Für die Frage, ob die Aufnahme einer neuen Beziehung durch den Unterhaltsberechtigten einen Härtegrund im Sinne von § 1579 Nr. 7 i.V.m. § 1361 Abs. 3 BGB darstellt, kommt es nicht darauf an, ob es sich um eine gleichgeschlechtliche oder eine heterosexuelle Beziehung handelt.
(BGH Urteil vom 16.04.2008 Az.: XII ZR 7/05)

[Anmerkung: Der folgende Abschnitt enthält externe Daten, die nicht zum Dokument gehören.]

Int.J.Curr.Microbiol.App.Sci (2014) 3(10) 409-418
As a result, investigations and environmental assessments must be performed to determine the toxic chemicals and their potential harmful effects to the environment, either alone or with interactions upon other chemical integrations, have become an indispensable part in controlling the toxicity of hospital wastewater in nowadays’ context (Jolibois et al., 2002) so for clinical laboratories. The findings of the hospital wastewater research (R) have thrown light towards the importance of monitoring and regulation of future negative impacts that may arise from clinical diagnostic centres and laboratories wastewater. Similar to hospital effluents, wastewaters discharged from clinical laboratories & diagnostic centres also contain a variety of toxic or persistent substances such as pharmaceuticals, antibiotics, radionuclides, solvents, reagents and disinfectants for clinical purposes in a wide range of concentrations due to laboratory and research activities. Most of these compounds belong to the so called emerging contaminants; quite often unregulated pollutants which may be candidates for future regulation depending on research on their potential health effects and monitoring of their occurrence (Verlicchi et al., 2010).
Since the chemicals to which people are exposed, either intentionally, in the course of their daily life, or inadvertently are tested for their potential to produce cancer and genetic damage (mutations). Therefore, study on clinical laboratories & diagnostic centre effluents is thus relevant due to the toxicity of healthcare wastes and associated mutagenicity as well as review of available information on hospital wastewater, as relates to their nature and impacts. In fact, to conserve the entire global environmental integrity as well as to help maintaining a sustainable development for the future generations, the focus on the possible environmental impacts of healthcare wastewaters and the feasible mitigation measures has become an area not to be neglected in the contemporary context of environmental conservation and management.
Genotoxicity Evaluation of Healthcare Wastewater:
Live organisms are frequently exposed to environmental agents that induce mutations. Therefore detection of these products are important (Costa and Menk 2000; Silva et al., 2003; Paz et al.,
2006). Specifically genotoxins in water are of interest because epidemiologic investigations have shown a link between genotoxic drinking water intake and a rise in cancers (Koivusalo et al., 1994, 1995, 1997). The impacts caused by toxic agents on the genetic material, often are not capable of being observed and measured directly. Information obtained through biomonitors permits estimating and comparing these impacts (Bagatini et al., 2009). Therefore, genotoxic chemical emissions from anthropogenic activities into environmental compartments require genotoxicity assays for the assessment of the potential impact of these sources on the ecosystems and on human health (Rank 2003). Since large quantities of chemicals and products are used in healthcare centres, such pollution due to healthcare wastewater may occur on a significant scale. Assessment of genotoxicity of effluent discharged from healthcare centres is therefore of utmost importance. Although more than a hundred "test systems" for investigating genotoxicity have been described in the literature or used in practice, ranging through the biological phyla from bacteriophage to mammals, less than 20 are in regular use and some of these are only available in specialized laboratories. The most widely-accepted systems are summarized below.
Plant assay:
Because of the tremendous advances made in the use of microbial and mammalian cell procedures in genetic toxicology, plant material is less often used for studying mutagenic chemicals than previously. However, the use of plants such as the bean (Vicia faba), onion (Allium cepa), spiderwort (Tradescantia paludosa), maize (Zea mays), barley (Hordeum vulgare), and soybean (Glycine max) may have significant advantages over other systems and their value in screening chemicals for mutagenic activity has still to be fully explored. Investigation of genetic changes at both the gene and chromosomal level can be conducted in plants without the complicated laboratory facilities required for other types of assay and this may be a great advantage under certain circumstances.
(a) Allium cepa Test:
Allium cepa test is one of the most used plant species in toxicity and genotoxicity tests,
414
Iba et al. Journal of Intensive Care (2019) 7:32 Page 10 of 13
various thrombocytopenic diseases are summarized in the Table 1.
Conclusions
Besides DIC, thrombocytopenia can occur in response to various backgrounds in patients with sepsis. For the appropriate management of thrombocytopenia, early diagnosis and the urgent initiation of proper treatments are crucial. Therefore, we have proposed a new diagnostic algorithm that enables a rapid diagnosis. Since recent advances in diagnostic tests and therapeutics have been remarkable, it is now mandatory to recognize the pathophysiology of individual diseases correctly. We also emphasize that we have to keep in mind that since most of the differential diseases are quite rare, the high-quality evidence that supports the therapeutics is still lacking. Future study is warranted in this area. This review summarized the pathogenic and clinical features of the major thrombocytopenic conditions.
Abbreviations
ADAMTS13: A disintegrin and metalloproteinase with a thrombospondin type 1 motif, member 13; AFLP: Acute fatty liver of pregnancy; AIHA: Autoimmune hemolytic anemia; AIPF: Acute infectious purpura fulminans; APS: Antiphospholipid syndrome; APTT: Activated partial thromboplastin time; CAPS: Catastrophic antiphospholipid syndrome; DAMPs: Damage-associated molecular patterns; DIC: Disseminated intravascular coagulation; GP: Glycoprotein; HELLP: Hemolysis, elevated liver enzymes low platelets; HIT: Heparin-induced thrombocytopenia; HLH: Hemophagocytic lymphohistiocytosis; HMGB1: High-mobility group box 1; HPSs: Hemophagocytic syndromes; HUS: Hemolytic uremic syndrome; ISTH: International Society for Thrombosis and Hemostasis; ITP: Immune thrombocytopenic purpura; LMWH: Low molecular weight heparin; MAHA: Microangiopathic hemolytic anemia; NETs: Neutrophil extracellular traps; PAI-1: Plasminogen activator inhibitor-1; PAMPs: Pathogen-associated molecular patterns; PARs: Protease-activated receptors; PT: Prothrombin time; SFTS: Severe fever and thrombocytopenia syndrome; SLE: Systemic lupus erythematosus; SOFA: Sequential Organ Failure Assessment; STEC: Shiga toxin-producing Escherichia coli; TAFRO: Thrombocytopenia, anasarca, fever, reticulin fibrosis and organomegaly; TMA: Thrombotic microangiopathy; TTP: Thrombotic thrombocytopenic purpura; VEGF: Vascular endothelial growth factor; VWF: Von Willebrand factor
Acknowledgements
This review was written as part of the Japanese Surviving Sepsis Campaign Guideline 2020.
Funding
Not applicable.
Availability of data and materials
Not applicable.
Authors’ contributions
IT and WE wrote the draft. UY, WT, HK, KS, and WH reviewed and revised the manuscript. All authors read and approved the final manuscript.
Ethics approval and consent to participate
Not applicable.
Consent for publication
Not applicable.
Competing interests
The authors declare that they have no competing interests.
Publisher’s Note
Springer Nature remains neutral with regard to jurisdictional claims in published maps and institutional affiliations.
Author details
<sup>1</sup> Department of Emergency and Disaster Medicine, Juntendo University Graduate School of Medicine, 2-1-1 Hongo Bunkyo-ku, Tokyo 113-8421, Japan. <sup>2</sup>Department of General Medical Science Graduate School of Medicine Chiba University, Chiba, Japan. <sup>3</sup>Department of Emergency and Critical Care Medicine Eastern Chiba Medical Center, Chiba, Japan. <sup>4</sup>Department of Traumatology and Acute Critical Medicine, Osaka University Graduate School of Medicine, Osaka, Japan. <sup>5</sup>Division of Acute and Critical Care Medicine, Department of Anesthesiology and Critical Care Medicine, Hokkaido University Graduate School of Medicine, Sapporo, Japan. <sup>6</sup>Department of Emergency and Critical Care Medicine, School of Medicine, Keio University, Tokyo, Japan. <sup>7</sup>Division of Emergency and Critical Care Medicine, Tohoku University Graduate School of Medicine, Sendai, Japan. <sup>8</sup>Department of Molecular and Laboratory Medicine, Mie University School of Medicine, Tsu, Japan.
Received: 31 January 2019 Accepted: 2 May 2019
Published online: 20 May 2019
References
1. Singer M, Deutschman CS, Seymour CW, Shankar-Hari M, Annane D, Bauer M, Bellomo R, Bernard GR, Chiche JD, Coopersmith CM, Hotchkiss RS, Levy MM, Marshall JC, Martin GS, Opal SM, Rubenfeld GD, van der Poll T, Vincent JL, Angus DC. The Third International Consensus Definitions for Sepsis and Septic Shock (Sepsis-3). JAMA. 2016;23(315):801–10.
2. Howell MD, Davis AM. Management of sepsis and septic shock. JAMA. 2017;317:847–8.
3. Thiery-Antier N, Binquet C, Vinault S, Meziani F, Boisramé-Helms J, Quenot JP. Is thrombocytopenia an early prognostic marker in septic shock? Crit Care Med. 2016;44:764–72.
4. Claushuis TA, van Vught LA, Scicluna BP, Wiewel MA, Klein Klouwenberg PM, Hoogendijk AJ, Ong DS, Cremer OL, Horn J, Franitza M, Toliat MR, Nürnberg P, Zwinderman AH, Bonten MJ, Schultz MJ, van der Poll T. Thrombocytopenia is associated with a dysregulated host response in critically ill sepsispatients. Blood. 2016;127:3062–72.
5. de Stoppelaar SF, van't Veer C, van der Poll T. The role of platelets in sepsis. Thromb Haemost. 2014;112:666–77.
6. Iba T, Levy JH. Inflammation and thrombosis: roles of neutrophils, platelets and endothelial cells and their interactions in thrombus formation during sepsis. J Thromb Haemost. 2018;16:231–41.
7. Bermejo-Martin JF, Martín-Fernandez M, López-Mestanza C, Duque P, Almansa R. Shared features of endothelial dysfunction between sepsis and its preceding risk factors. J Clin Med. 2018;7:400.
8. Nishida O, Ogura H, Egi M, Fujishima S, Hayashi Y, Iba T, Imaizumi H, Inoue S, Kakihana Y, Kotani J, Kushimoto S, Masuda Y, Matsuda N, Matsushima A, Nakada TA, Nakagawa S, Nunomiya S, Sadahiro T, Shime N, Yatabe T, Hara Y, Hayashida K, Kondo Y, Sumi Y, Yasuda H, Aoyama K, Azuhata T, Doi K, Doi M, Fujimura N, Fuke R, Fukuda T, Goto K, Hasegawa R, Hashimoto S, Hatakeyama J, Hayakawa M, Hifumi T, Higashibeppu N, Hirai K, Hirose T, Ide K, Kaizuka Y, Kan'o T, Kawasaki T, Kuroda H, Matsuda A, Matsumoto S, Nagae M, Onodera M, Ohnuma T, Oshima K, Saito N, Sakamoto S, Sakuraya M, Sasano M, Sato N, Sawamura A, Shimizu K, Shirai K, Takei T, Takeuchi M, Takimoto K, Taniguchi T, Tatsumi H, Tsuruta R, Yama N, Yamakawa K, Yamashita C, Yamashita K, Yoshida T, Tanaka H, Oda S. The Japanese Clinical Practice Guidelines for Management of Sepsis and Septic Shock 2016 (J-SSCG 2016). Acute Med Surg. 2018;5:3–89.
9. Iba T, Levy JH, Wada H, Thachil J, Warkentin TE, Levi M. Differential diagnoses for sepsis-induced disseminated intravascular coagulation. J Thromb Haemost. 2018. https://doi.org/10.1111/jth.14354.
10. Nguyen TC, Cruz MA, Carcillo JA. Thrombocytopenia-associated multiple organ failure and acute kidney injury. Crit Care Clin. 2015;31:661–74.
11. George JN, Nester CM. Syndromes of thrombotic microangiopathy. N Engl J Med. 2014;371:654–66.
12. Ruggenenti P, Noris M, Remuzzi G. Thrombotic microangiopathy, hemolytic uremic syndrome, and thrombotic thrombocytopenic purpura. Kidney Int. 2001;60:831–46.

Der BGH hatte zu prüfen, ob eine Ehefrau, die sich von ihrem Ehemann und den aus der Ehe hervorgegangenen fünf Kindern (drei Kinder lebten noch im Haushalt des Ehemannes) getrennt hatte und sich im Rahmen einer neuen Partnerschaft einer anderen Frau zugewandt hatte, Ehegattenunterhalt beanspruchen kann. Der BGH hat den Rechtstreit zur endgültigen Entscheidung an das OLG zurückverwiesen und u.a. folgendes zu bedenken gegeben:

Der entscheidende Gesichtspunkt für die Annahme eines Härtegrundes gemäß § 1579 Nr. 7 BGB ist danach nicht in der Trennung als solcher zu sehen, sondern in der Widersprüchlichkeit des Verhaltens des Unterhaltsberechtigten, der sich zum einen aus der ehelichen Bindung löst, zum anderen aber die eheliche Solidarität durch ein Unterhaltsbegehren einfordert, ohne seinerseits das Prinzip der Gegenseitigkeit zu wahren. Dieses Prinzip wird verletzt, wenn der Berechtigte sich gegen den Willen seines Ehegatten einem anderen Partner zuwendet und jenem die dem Ehegatten geschuldete Hilfe und Fürsorge zuteil werden lässt. Eine in dieser Weise erfolgte Abkehr von der Ehe, die vor allem in der Begründung einer eheähnlichen Gemeinschaft oder der Aufnahme eines nachhaltigen, auf längere Dauer angelegten intimen Verhältnisses liegen kann, führt dazu, dass die Inanspruchnahme des anderen Ehegatten auf Unterhalt grob unbillig erscheint (Senatsurteile vom 23. April 1980 - IVb ZR 527/80 - FamRZ 1980, 665, 666 f.; vom 26. Januar 1983 - IVb ZR 344/81 - FamRZ 1983, 569, 572 und vom 27. September 1989 - IVb ZR 78/88 - FamRZ 1989, 1279, 1280). Dabei ist es, wie das Berufungsgericht zutreffend ausgeführt hat, regelmäßig nicht von Bedeutung, ob der Berechtigte sich im unmittelbaren Anschluss an die Trennung einem anderen Partner in der vorgenannten Art zuwendet oder ob dies erst zu einem späteren Zeitpunkt des Getrenntlebens geschieht (vgl. Senatsurteil vom 27. September 1989 - IVb ZR 78/88 - FamRZ 1989, 1279, 1280). Wesentlich ist vielmehr, ob das Verhalten des Berechtigten für das Scheitern der Ehe ursächlich war. Das wäre etwa dann nicht der Fall, wenn die Aufnahme der Beziehung erst zu einem Zeitpunkt erfolgte, als der Verpflichtete sich seinerseits bereits von seinem Ehegatten abgewandt hatte (so etwa auch Schwab/Borth, Handbuch des Scheidungsrechts 5. Aufl. IV Rdn. 487).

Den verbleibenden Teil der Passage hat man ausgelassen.